How Might She Run?
There’s a timeless quandary orbiting around big bullets and little guns. Shrink the gun down too small and pack it full of manly rounds and you have a painful disincentive to train. Push the envelope yet farther and accuracy and reliability suffer. In the case of the Springfield XD-S Mod.2 Subcompact we find the elusive combination of reliability, power and comfort.
I’ve seen more than my share of gunshot wounds. The 9mm is usually adequate. The .380 ACP can get you there with proper social ammo. The .25 ACP is just a good luck charm unless you can ball your fist around the gun and knock somebody in the head with it. By contrast, the .45 ACP takes all the ambiguity out of a social exchange of gunfire.
Don’t misunderstand; .45 ACP run through a gun this small does inevitably fall prey to physics. The gun is tiny, and the bullets are huge. All this energy has to go someplace. However, Springfield packed this compact chassis with some serious recoil-busting tech. Running the gun is really not painful and keeping it on target, even while rushed, is not a chore.
The XD-S Subcompact comes with two beautiful stainless steel magazines. The first packs five rounds of .45 ACP chaos into a package terminating at the base of the already abbreviated grip.
This magazine comes with a modest finger rest baseplate, but there’s a flat floorplate included as well if space is at a real premium. In this configuration you have a carry gun stubby enough to hide in a decent pocket.
The 6-round Mid-Mag X-Tension magazine includes a polymer sleeve perfectly interfacing with the rest of the XD-S geometry. The X-Tension offers more real estate to grab as well as more physics-beating grip bearing space with which to best the gun’s inevitable twisting moment. Pack the gun with the stubby magazine for portability and then tuck the X-Tension spare into the other side of your belt for when life really sucks.
Muzzle flip is present but surmountable with proper technique. The smooth striker-fired trigger is a bit longer than I expected, but I like this in my deep carry guns. The frame and slide are indeed just stupid thin, but the superlative design keeps the gun well behaved. The sights are magnificent. Reliability was naturally flawless right out of the box through any load tested with no attention to maintenance. I guess you could break it intentionally with a hammer, but, short of this, this gun will run forever.

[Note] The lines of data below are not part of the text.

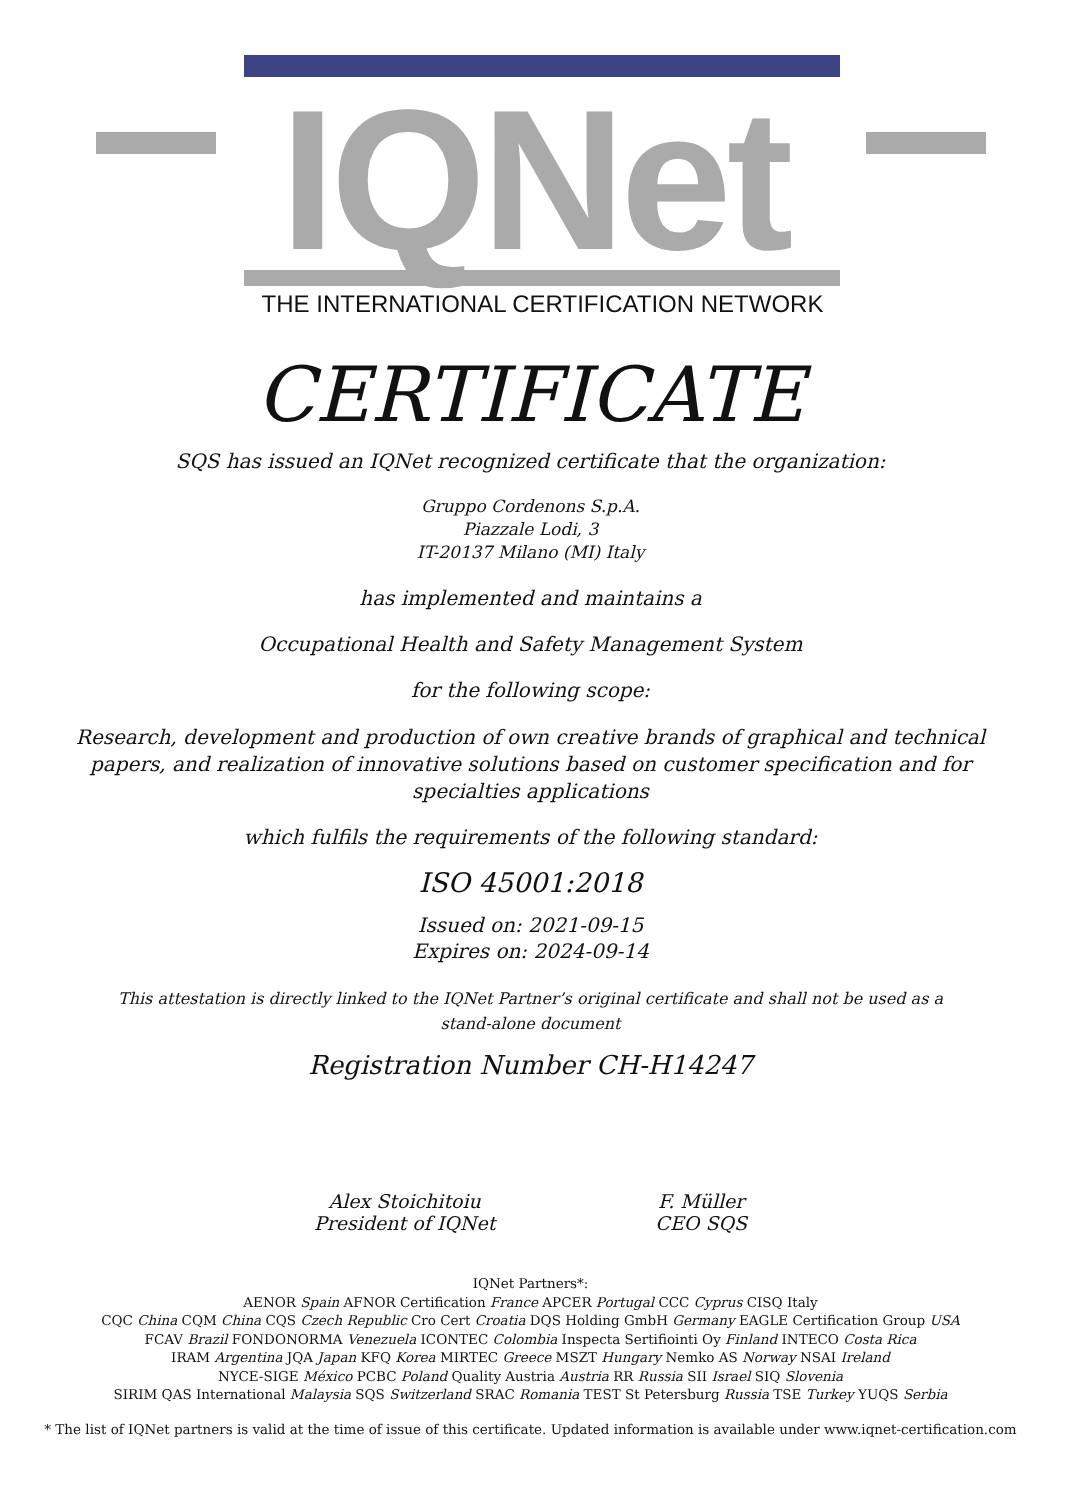IQNet
THE INTERNATIONAL CERTIFICATION NETWORK
CERTIFICATE
SQS has issued an IQNet recognized certificate that the organization:
Gruppo Cordenons S.p.A.
Piazzale Lodi, 3
IT-20137 Milano (MI) Italy
has implemented and maintains a
Occupational Health and Safety Management System
for the following scope:
Research, development and production of own creative brands of graphical and technical papers, and realization of innovative solutions based on customer specification and for specialties applications
which fulfils the requirements of the following standard:
ISO 45001:2018
Issued on: 2021-09-15
Expires on: 2024-09-14
This attestation is directly linked to the IQNet Partner’s original certificate and shall not be used as a stand-alone document
Registration Number CH-H14247
Alex Stoichitoiu
President of IQNet
F. Müller
CEO SQS
IQNet Partners*:
AENOR Spain AFNOR Certification France APCER Portugal CCC Cyprus CISQ Italy
CQC China CQM China CQS Czech Republic Cro Cert Croatia DQS Holding GmbH Germany EAGLE Certification Group USA
FCAV Brazil FONDONORMA Venezuela ICONTEC Colombia Inspecta Sertifiointi Oy Finland INTECO Costa Rica
IRAM Argentina JQA Japan KFQ Korea MIRTEC Greece MSZT Hungary Nemko AS Norway NSAI Ireland
NYCE-SIGE México PCBC Poland Quality Austria Austria RR Russia SII Israel SIQ Slovenia
SIRIM QAS International Malaysia SQS Switzerland SRAC Romania TEST St Petersburg Russia TSE Turkey YUQS Serbia
* The list of IQNet partners is valid at the time of issue of this certificate. Updated information is available under www.iqnet-certification.com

Does it shoot straight? Holy crap. Four of the five Hornady Critical Defense rounds went into the same stinkin’ hole at seven meters. It was almost too tight to measure. The worst 7-meter group of the day was still about the size of a golf ball, and this was in wet snow at 21 degrees F. I don’t know what they sprinkled on this gun in the factory to make it shoot this straight, but I want a jug full of it.